In ham radio circles often the term: Elmer" is mentioned. As I understand it, an Elmer, is one who teaches a newcomer. Well, in addition to the small amount gleaned from the "Handbook "I learned from a former U S Navy sparks, Mr. Calvin C. Williamson. Cal's picture is at the bottom of the page. A gentle, soft talking and extremely smart individual. Cal was the engineer for a local station, and operated a radio/T V repair shop. When Cal was on duty as the "First Phone" watching a directional A M station at night, I would drive out to the transmitter, bring along a couple of Bar B Q's and Cokes, and he would teach me. From 63 to 1966 I learned a lot of electronic magic from Cal.
He had a really dry sense of humor. A case in pont; one day he was looking at my Federal console manual and came upon the power supply schematic. He added a footnote to the drawing: (arrows pointing to the plates of the 5U4 rectifier)
"If there is some question as to the power supply working properly, with A C applied, simply moisten the tips of two fingers and place simultaneously at points here and here. While this is not an accurate measurement of direct current, it will indeed indicate that potential exists".
I was fortunate to talk to him in 1992 before he passed away, and thank him for taking
the time and having the patience to show me, teach me, and be my friend.
After high school, I enrolled at the Alabama School of Trades; it was there in the fall of 1964 I began learning under "formal" circumstances. Richard Starkey (not Ringo) and J.B. Weston knew it, and taught it. I enjoyed those days, because each day was all about learning what I wanted to learn - radio. There were classes in math, (I learned to use a K&E slide rule - it was the 60's,) and English also, but the broad part of the day was electronics theory and hands on in the shop.
That darn CODE
With all due respect to Samuel F.B. Morse, I hate Morse code. Probably because I had one foot in the broadcast side, and one foot (or a few toes) in the ham side, I never became a fan of the code. I learned enough to pass the tests, but I have never been a brass pounder. I have the highest respect for those that do code, because I know what a challenge it is to learn and use, but I don't want to be one. I am reminded of some that are, Robert "Cactus" Gay (K4YMB) - another mentor of mine, can carry on a conversation with you, and de-code dits and dahs at a blurry speed with no sweat.

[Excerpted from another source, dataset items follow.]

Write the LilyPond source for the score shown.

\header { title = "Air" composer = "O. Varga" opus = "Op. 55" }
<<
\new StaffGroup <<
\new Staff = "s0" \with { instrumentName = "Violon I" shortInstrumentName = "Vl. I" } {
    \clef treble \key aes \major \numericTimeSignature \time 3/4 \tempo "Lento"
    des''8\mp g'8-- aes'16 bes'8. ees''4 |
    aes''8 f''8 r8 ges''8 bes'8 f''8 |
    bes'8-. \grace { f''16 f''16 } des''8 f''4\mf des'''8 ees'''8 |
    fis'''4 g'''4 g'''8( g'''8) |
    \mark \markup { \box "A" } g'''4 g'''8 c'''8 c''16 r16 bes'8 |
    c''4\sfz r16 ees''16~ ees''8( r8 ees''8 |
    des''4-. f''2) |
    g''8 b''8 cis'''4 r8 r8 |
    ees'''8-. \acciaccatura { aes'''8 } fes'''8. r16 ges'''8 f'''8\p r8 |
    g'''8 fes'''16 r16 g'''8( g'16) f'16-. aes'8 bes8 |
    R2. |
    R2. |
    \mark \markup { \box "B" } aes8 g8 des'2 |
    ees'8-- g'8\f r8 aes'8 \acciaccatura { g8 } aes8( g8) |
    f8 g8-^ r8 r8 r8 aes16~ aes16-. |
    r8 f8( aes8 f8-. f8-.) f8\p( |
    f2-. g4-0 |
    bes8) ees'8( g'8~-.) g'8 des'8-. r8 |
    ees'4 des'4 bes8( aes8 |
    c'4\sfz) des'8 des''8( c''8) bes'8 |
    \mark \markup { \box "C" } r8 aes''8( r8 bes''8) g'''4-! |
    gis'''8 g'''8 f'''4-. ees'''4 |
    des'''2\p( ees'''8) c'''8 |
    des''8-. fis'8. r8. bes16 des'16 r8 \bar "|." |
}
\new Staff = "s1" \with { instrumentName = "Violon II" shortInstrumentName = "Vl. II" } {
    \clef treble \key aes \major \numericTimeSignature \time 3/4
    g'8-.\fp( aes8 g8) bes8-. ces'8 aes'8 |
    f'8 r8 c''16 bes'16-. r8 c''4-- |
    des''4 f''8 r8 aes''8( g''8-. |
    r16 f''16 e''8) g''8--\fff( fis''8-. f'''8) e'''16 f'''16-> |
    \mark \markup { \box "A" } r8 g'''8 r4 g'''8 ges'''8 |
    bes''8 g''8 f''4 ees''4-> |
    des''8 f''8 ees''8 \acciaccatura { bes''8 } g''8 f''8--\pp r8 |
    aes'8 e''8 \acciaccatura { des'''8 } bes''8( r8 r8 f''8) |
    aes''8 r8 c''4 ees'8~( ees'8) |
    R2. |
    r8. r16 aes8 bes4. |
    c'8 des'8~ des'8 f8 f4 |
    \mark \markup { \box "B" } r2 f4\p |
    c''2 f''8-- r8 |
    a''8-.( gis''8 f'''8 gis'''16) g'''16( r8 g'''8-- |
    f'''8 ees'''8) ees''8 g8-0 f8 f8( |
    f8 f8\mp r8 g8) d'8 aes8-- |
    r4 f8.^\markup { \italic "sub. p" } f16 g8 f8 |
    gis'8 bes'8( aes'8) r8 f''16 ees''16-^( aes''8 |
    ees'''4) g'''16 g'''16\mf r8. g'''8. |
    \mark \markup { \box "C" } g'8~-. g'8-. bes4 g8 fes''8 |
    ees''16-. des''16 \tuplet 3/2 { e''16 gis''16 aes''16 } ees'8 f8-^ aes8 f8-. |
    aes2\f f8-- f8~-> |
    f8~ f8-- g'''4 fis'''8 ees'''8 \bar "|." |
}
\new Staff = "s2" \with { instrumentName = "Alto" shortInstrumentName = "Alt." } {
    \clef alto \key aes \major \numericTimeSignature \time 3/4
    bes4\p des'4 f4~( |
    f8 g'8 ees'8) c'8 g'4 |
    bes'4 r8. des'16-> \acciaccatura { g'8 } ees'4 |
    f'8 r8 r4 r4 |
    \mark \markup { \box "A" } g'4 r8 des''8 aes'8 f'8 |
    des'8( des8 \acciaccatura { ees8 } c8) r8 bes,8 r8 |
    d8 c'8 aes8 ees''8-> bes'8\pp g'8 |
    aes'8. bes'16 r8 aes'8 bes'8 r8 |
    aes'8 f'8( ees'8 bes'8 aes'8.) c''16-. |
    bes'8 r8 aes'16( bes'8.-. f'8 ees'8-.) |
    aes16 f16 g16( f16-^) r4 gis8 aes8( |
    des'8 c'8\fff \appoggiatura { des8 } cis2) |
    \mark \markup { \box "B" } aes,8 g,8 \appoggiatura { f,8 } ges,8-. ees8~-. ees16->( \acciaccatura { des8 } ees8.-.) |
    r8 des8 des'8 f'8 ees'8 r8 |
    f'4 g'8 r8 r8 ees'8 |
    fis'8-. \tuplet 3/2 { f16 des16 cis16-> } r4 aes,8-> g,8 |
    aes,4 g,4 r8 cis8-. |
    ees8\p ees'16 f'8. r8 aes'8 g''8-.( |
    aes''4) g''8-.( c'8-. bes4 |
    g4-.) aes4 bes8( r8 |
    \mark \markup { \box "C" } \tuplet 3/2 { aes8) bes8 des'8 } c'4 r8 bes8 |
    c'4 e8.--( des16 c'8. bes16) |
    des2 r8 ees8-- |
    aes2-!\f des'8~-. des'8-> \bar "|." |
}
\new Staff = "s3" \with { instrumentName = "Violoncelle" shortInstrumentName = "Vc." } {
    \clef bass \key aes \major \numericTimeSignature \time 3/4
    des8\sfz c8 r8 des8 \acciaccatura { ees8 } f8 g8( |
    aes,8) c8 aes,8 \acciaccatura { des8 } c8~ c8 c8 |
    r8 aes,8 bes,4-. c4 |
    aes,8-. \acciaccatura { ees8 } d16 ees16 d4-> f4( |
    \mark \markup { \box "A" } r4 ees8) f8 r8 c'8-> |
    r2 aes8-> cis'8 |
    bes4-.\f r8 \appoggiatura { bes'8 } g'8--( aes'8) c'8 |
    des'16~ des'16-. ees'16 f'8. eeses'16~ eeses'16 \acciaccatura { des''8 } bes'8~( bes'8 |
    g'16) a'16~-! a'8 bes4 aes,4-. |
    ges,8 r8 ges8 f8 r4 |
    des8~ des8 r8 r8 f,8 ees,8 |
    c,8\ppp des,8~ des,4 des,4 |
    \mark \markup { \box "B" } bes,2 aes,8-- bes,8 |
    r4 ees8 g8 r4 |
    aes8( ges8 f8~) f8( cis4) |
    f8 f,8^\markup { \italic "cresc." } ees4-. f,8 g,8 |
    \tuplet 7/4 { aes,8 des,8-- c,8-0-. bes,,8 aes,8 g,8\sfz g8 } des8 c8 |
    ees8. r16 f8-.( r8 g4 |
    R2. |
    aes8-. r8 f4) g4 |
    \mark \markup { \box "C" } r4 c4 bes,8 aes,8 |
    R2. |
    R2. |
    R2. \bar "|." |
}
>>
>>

The late Harold Hughes (W4ZS) or "Cuz" as everyone called him, could do 40 wpm I know....When I started building ham gear in the 1970's, Harold would make sure I didn't blow up, melt down, or in other ways destroy the pieces - parts I was working with, thanks Cuz.
You never quit learning.
These days when something R.F. or audio has me stumped, I know several folks who usually have the answer, or point me in the right direction: Watt Hairston (K4WRF), Vic Jester, Dave Hultsman, Jim Gilmore, Lane Lindstrom, and Ron Wilson (K4POZ) are among many who remember much more than I do, and have been there and done that. I appreciate having someone I can go to when necessary. Thanks guys.